QUOTE(someguy3 @ Feb 10 2022, 13:55)
Windows 10. Honestly, it's a lot like Vista for me, a lot of people hate it and tell me to expect horror but I've had no problems with it so far.
Most people don't care or they would suffer a little bit and do most of their shenanigans on one of the "window-like" visual operating systems based upon linux. If more people would move to those types of window-like O/S, then they would be able to grow their userbase and become even better. Win11 depends on normal people continuing to stay with Win10 and then moving on. This is because Win10 is the recruitment phase for Win11. If you subscribe to services AND apps based upon Win10, you will become more locked in towards migrating to Win11 which is the devil for privacy and external monitoring of your actions.
Win10 also marks an important change where O/S users didn't buy an operating system - they use it as a service. This is legally important as all those privacy laws protecting people disappear and cannot be litigated. The old privacy laws exist for products you purchase and not for a service. In the old days, you could litigate if a dynamic product that you owned (eg an operating system) UNILATERALLY changed its privacy rules to say that you have no privacy when running other programs. In the new days, a service can do that and you have no recourse.
Win11 is basically the second coming of Palladium. It allows websites and online services to even ban your hardware (gpu serial, cpu serial, mobo serial) from accessing them ever again. So even if you make new secret accounts or use VPN, your O/S faithfully reports your identity.
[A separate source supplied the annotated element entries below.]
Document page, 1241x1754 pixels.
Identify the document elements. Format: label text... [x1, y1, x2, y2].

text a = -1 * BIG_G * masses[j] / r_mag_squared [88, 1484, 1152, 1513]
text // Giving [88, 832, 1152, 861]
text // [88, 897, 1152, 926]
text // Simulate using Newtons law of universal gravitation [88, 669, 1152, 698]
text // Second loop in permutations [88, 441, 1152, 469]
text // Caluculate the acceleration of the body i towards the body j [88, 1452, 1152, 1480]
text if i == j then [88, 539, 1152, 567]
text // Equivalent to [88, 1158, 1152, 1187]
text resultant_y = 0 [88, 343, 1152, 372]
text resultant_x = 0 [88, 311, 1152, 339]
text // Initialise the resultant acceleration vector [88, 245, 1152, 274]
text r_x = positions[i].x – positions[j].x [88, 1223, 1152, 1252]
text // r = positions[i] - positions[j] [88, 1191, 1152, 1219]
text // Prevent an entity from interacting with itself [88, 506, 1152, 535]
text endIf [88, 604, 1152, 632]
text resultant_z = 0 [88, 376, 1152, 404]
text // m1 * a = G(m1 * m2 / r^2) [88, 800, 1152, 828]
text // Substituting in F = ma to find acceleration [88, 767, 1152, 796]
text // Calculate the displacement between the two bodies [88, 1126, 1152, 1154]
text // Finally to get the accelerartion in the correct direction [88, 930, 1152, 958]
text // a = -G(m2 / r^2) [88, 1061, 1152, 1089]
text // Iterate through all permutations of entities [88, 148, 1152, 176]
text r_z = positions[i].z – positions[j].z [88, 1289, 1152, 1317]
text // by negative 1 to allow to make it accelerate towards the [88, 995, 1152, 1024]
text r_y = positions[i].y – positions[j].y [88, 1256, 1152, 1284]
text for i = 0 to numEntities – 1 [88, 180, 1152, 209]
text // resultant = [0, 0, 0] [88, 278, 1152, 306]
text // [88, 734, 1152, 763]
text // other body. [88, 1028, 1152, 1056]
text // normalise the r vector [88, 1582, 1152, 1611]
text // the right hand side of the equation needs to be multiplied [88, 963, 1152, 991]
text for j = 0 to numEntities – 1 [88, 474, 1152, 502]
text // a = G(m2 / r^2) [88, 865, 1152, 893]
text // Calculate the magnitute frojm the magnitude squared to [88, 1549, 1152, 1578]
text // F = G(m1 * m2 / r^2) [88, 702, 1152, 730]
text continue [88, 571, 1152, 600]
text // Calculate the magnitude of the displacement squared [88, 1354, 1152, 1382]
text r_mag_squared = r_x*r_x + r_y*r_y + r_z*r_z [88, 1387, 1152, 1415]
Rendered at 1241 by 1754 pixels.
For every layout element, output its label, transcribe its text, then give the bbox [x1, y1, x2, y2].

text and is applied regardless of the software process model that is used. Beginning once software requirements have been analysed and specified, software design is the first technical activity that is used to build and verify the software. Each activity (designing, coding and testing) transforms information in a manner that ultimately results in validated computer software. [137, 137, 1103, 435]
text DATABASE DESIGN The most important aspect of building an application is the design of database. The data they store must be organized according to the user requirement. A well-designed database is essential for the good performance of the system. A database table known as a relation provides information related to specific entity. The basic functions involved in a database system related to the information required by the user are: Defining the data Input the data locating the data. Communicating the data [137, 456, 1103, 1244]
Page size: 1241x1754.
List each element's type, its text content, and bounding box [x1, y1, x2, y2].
Win11 also supports the upcoming new identity laws where a picture of your face and your government ID are also known. A few websites already use rudimentary versions and the IRS.GOV is transitioning to registered user accounts where your face and government ID are known. Once enough users have facial ID type security credentials registered, other normie sites can simply piggyback and require you to enter your registered ID code too. Then those normie sites will absolutely know who you are as well as reporting your data (and what you do with their freeware site or freeware software) to whoever collects Big Data.